New Ferguson Ordinance #2012-3495 replacing the above, approved on June 26, 2012:

Every person operating a bicycle or motorized bicycle at less than the posted speed or slower than the flow of traffic upon a street or highway may ride in the center of the right lane of travel or may ride to the right side of the roadway; such person may move into the left lane of travel only while in the process of making a left turn. Every person operating a bicycle or motorized bicycle on a roadway shall exercise due care when passing a standing vehicle or one proceeding in the same direction, when making turns, and when streets or lanes are too narrow to share with vehicles. Bicyclists may ride abreast only when not impeding other vehicles.

Note: The above may be found in the on-line Ferguson municode by entering “Sec. 44-364” in the Search box at top right, which offers a link to ARTICLE VIII. BICYCLES AND MOTORIZED BICYCLES – Ferguson, Missouri – Code of Ordinances, where section Sec. 44-364 – Riding on roadways is listed.

Proposed “Model ordinance” with explanatory notes:

Every person operating a bicycle or motorized bicycle at less than the posted speed or slower than the flow of traffic upon a street or highway may ride in the center of the right lane of travel or may ride to the right side of the roadway; such person may use the left lane of travel to prepare for making a left turn, or when on a one-way street. Every person operating a bicycle or motorized bicycle on a roadway shall exercise due care when passing a standing vehicle or one proceeding in the same direction, when making turns, and when streets or lanes are too narrow to share with motor vehicles. Bicyclists may ride two abreast when also allowed for a solo cyclist.

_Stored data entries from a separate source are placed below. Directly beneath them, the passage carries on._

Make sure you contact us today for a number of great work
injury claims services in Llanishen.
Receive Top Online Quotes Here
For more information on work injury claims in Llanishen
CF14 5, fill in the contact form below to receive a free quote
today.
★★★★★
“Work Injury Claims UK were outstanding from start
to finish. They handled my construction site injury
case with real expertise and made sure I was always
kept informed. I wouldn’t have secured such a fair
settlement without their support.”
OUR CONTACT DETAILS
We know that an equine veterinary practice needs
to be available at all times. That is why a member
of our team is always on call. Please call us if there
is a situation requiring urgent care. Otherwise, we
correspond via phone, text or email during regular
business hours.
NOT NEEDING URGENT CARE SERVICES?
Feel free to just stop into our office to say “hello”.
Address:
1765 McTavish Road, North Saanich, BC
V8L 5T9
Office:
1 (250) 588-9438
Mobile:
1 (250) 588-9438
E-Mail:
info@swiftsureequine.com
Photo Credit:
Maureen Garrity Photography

Reasons for changes in “model ordinance” when compared to approved ordinance:

1. Controlling the inside lane only when “in the process of making a left turn” could be interpreted to mean that the cyclist must wait until the last moment to move into the left lane.
         This has been changed to “may use the left lane of travel to prepare for making a left turn

2. “Bicyclists may ride two abreast in the right lane of travel when also allowed for a solo cyclist.“ This replaces the wording in the new Ferguson ordinance “Bicyclists may ride abreast only when not impeding other vehicles.
         This makes the model ordinance consistent with permitted lane control, whether by a solo cyclist or a group of two or more cyclists.
         For example, it makes sense for bicyclists riding together to double up and ride as a group controlling the right lane rather than being strung out single file, when they are also more likely to get separated by a stop light, for example.